*Exercise objective:* Pick out and copy each line of the entries below that contains the word "this". Capitalization must match.

*Available data:*

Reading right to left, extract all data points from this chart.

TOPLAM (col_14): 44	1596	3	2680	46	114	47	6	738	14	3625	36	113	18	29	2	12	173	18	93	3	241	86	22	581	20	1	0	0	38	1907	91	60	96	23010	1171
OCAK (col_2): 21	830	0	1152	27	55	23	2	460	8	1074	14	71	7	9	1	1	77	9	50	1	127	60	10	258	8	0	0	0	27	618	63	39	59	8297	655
---
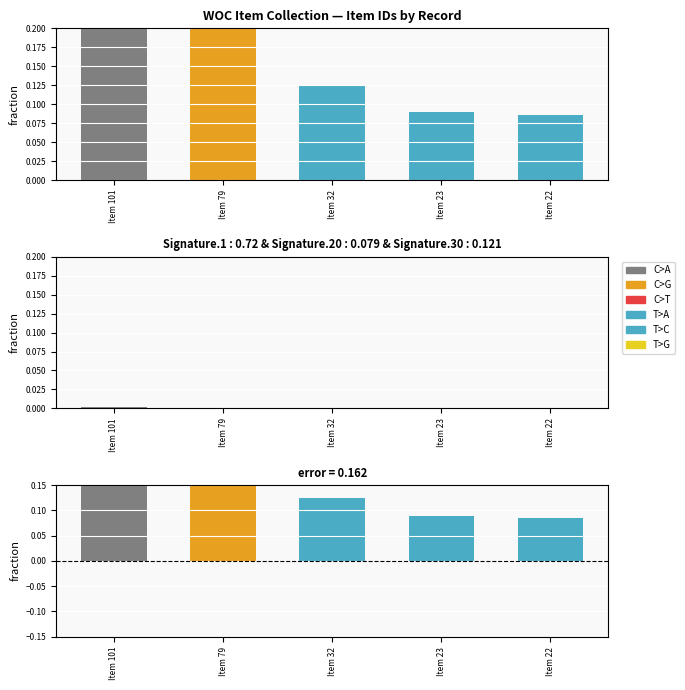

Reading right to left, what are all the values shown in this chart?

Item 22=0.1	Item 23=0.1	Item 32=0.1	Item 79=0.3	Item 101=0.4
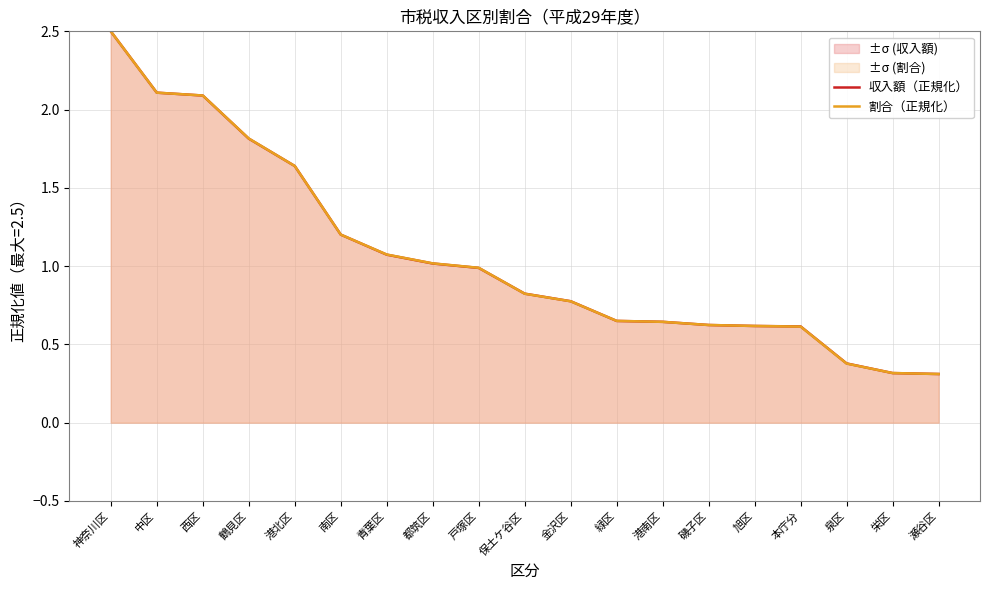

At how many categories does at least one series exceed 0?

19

*Task output:*
Reading right to left, extract all data points from this chart.
Reading right to left, what are all the values shown in this chart?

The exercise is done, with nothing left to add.